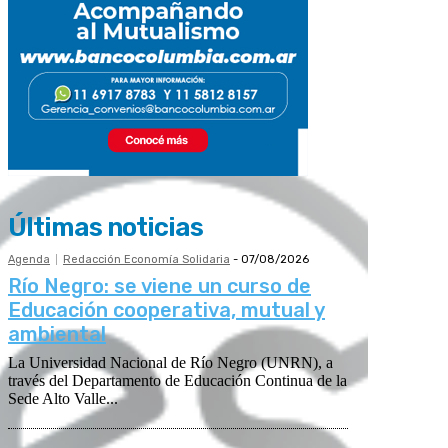
Últimas noticias
Agenda
Redacción Economía Solidaria
-
07/08/2026
Río Negro: se viene un curso de
Educación cooperativa, mutual y
ambiental
La Universidad Nacional de Río Negro (UNRN), a
través del Departamento de Educación Continua de la
Sede Alto Valle...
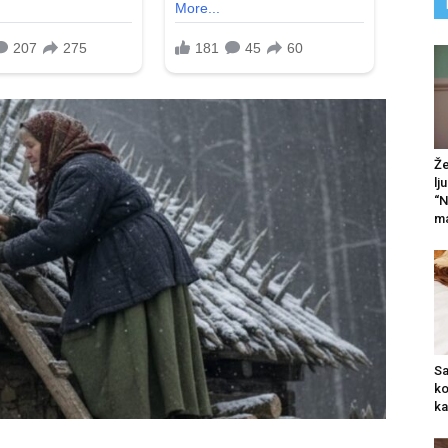
Že
lj
“N
ma
Sa
ko
ka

Assignment:
Format the text read from the records above as a Markdown table with the columns Row and Line, one numbered row per nonblank line in order. Leave the pictures out.

Response for this exercise:
| Row | Line |
|---|---|
| 1 | Últimas noticias |
| 2 | Agenda |
| 3 | Redacción Economía Solidaria |
| 4 | - |
| 5 | 07/08/2026 |
| 6 | Río Negro: se viene un curso de |
| 7 | Educación cooperativa, mutual y |
| 8 | ambiental |
| 9 | La Universidad Nacional de Río Negro (UNRN), a |
| 10 | través del Departamento de Educación Continua de la |
| 11 | Sede Alto Valle... |
| 12 | Že |
| 13 | lj |
| 14 | “N |
| 15 | ma |
| 16 | Sa |
| 17 | ko |
| 18 | ka |